Finding IT System Bottlenecks and Predicting Performance

The Opportunity

The company processes large amounts of documents and other data. The processed data is needed in a very timely fashion for human interpretation and analysis, in order to serve their clients.
The system is comprised of servers with varying processing power, input/output channels, database technologies, and a variety of software applications, each its own task along the processing chain.
With so many nodes along the chain, with a myriad of configuration factors at play, the company wanted to know where bottlenecks existed, and what could be done to tune the system for speedier processing.

At the heart of the analysis is regression modeling, which allows us to quantify the effect of each system configuration parameter in the process. But because many parameters are fixed, and never vary, we needed to artificially create the variation required for our modeling.
Design of experiments is a formal statistical methodology that optimally provides a number of “runs”, each with varying values of the parameter, to most efficiently quantify the effects. This allowed us to understand these parameter factors that wouldn’t otherwise be present in server log data.

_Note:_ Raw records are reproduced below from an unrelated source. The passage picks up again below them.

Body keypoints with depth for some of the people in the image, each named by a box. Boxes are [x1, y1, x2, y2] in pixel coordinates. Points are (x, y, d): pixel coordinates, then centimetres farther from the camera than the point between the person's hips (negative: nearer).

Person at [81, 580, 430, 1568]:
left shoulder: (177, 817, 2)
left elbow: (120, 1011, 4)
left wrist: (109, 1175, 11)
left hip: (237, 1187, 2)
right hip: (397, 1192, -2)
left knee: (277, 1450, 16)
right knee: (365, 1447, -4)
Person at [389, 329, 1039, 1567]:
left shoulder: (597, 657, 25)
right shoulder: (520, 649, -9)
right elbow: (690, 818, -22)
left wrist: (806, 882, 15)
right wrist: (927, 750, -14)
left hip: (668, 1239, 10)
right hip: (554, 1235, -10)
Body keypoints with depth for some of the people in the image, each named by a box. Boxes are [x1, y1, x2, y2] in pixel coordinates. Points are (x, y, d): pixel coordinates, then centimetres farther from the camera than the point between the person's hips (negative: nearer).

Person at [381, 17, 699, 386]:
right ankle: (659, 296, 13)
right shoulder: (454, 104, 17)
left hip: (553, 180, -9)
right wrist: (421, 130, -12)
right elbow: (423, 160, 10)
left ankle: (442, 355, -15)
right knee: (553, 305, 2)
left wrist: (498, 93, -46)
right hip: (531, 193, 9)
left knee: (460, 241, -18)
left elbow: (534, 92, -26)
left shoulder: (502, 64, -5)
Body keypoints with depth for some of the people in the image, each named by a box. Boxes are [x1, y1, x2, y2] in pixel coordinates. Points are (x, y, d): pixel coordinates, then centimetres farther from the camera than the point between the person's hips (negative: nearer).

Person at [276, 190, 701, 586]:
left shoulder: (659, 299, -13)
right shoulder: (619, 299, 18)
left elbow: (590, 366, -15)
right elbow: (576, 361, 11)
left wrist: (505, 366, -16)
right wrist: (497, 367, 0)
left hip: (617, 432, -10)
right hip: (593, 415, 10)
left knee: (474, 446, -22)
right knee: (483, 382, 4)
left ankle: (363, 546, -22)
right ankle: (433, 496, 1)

The study found some things that were obvious, but others not. For example, the size of files processed is unsurprisingly a factor. However, we found breakpoints where, above a certain file size, performance significantly degraded in a non-linear fashion.
Other factors included a process change at a certain date, as well as a software upgrade from one vendor that actually decreased performance.
Finally, for certain clients, based on their specific requirements, it was found that processing for their projects weighed heavily on the system. Knowing when these projects would be processed allowed IT to plan for capacity demands.